Keiko Yokoshiro_69Iwami Soke enseignant à Corinne Babled © Bruno de Hogues

Les articles de cette série, « Geste martial et geste sportif », correspondent à ma réflexion personnelle sur les arts martiaux. L’analyse que je tente d’y développer n’engage pas notre Sensei ou les autres enseignants de notre école, qui peuvent avoir une vision différente.

A.M.

 Le risque de la blessure demeure un préjugé tenace dès que l’on parle des arts martiaux.

Dans notre école de Kenjutsu, les pratiquants s’exercent face à face avec des sabres en bois dur, sans autre protection que la maîtrise technique qui leur permet d’arrêter leur arme à quelques centimètres de leur partenaire. Le risque de se blesser est pourtant très faible, sans commune mesure avec celui auxquels sont soumis les pratiquants des clubs sportifs.

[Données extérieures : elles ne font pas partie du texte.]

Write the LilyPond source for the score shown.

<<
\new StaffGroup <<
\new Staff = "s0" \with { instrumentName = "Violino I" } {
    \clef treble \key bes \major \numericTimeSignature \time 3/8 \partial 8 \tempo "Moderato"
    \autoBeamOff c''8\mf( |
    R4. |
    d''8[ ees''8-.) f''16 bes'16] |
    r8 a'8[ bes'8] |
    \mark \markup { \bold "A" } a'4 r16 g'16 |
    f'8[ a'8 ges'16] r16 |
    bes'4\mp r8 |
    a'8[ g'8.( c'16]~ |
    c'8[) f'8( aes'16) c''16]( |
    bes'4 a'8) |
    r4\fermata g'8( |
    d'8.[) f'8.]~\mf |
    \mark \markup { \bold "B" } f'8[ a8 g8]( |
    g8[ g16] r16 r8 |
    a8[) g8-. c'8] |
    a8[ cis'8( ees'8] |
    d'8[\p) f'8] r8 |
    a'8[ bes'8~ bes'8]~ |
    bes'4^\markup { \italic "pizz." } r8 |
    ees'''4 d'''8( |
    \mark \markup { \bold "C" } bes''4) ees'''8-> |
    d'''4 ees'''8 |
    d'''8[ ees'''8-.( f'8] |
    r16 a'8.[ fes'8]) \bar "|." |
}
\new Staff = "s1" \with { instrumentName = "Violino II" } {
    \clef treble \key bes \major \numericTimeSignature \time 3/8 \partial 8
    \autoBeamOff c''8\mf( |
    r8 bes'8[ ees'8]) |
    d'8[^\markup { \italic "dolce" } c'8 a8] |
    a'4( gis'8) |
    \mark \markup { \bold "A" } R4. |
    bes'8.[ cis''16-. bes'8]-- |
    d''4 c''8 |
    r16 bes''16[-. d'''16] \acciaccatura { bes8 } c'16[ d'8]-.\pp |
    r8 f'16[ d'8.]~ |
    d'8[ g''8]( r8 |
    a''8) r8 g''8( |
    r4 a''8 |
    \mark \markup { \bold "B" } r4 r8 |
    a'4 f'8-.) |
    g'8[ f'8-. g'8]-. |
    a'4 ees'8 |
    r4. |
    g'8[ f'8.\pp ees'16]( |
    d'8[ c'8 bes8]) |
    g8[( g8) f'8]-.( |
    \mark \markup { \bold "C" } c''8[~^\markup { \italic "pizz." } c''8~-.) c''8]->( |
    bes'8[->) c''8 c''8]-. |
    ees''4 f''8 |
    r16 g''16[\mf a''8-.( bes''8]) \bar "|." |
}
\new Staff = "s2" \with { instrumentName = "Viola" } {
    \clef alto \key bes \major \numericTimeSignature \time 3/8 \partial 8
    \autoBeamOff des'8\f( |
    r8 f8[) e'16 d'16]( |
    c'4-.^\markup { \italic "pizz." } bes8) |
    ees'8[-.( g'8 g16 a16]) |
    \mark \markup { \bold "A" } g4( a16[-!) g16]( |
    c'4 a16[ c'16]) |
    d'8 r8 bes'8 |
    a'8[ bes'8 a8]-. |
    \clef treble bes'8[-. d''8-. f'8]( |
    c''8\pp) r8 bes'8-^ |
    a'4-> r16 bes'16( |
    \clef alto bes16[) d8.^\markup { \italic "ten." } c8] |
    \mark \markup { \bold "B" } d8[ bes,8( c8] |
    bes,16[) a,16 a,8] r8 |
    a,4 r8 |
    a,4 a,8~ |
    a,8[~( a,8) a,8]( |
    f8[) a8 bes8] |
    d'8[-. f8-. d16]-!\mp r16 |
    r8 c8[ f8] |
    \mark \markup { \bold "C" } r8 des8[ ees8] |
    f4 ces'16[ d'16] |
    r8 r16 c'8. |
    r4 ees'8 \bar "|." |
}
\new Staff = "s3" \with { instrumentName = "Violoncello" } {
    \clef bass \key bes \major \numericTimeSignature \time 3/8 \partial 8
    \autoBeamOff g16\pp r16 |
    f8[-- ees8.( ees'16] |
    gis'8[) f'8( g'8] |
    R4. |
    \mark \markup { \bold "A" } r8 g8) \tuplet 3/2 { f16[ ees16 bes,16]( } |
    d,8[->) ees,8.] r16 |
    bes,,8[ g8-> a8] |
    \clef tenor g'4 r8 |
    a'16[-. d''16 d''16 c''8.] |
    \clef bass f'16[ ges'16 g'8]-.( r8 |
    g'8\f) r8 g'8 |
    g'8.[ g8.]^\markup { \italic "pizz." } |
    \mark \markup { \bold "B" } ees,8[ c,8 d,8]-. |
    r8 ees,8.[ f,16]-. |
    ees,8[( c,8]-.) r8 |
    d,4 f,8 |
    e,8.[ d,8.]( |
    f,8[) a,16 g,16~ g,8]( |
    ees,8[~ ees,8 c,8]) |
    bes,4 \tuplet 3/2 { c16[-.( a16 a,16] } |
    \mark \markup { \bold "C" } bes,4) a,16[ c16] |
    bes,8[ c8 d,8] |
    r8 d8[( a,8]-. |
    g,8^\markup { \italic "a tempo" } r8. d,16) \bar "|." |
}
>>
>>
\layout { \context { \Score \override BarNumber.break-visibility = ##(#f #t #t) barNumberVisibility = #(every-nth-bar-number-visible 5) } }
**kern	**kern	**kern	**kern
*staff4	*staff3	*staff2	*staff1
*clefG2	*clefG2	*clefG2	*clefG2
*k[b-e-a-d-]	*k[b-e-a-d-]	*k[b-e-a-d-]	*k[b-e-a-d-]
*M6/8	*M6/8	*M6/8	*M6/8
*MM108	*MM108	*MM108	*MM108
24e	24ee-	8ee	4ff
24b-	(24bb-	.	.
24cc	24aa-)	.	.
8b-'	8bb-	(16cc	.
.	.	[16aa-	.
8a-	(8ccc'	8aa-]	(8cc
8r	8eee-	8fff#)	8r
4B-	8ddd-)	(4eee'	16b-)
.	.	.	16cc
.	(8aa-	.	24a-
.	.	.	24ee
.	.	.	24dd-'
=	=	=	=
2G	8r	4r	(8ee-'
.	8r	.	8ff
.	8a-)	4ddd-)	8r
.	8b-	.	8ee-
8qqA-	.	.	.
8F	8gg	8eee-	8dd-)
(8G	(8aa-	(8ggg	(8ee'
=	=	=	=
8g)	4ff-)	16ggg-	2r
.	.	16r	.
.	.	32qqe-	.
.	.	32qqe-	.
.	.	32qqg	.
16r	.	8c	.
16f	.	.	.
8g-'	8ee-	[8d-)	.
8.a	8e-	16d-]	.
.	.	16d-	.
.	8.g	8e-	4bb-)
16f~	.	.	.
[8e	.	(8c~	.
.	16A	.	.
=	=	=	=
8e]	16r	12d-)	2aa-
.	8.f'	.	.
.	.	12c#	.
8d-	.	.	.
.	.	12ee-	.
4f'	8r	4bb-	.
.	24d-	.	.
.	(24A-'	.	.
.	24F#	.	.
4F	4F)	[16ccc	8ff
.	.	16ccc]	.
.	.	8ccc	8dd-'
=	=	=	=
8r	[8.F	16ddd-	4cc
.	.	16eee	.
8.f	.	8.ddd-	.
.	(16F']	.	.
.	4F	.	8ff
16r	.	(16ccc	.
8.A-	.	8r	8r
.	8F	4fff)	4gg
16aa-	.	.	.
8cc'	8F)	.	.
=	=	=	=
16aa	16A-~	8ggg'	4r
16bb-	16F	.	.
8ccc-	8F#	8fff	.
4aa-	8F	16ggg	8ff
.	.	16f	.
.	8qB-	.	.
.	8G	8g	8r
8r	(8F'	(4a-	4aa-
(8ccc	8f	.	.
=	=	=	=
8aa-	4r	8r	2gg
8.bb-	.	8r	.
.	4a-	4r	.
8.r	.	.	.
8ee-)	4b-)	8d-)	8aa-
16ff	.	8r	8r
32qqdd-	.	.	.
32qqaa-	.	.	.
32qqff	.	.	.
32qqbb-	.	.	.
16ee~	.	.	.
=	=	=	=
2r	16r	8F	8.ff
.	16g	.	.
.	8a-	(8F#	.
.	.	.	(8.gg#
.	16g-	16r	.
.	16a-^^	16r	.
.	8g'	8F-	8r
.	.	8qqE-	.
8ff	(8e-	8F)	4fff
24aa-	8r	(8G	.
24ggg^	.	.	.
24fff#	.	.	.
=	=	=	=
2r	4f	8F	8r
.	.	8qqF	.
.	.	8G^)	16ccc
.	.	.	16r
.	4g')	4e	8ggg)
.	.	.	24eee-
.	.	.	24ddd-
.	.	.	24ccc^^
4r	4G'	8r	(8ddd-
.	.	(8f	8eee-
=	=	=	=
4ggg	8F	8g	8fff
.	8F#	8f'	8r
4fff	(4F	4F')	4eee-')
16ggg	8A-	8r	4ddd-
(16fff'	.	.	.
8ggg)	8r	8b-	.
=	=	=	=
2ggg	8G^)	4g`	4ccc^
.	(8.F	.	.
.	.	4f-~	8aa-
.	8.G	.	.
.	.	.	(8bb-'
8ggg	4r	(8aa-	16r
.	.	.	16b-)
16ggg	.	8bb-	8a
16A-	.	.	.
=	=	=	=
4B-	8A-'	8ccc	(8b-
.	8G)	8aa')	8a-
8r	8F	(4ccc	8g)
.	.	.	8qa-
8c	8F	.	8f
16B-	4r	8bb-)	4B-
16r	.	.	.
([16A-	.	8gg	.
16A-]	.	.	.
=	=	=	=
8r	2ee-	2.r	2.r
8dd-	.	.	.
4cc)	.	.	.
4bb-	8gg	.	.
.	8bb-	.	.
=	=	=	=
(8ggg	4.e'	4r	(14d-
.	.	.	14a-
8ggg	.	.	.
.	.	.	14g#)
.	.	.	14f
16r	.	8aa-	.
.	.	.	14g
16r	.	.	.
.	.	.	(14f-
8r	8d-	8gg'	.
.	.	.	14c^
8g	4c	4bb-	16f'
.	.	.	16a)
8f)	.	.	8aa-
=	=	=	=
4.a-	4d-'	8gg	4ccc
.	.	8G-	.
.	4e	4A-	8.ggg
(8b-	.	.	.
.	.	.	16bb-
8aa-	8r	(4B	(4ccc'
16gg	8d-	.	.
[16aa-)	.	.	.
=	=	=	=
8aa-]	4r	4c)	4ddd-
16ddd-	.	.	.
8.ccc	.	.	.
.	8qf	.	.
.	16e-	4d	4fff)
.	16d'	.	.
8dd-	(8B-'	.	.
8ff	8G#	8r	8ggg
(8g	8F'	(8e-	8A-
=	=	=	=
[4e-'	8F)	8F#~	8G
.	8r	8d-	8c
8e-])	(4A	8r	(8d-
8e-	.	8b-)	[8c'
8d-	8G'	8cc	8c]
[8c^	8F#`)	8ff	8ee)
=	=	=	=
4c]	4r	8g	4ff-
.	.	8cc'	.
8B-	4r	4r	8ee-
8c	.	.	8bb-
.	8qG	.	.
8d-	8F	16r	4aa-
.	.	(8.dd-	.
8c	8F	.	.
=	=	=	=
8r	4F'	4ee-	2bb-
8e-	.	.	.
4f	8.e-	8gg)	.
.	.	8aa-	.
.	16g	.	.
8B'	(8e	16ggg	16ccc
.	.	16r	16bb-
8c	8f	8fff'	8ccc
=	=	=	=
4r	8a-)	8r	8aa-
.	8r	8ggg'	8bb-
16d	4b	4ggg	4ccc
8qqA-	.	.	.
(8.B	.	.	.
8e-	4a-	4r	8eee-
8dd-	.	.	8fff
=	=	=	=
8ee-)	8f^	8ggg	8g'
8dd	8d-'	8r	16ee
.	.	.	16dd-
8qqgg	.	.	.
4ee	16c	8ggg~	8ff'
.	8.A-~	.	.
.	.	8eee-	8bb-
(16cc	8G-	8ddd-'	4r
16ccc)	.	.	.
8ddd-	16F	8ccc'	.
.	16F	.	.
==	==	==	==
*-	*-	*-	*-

Dans la pratique sportive, la blessure ne fait pas partie du corpus des techniques. Elle se cache hors champ, hors de la vue du sportif, tapie dans son angle-mort. La blessure survient au moment où le sportif ne s’y attend pas, elle vient dévorer son geste. Le geste sportif est démuni face à la blessure, car il est incapable de dialoguer ou de composer avec elle. Il est ainsi fréquent, dans un club de sport de loisir, qu’un pratiquant doive s’arrêter de s’entraîner durant de longs mois après s’être vrillé une cheville ou abîmé un genou.

Dans notre école de Kenjutsu, les blessures sont très rares et en général bénignes.

La blessure est l’objet même de l’étude. Le pratiquant lui fait face et garde les yeux rivés sur elle en permanence.

Nous étudions comment la provoquer : couper à hauteur de tête, couper aux poignets, couper à hauteur de hanche.

Nous étudions comment nous en prémunir : affronter l’attaque, bloquer l’assaillant, prendre le centre.

Et, surtout, nous apprenons à renoncer à provoquer la blessure : pratiquer avec le partenaire, respecter son intégrité, arrêter son sabre avant que l’autre ne soit touché.

Au dojo, quand la blessure survient, c’est qu’en général le pratiquant l’a quittée des yeux et s’est détourné de la voie martiale. En se regardant lui-même ou en faisant autre chose que l’exercice demandé, il prend le risque de se blesser et, pire encore, il prend le risque de blesser l’autre.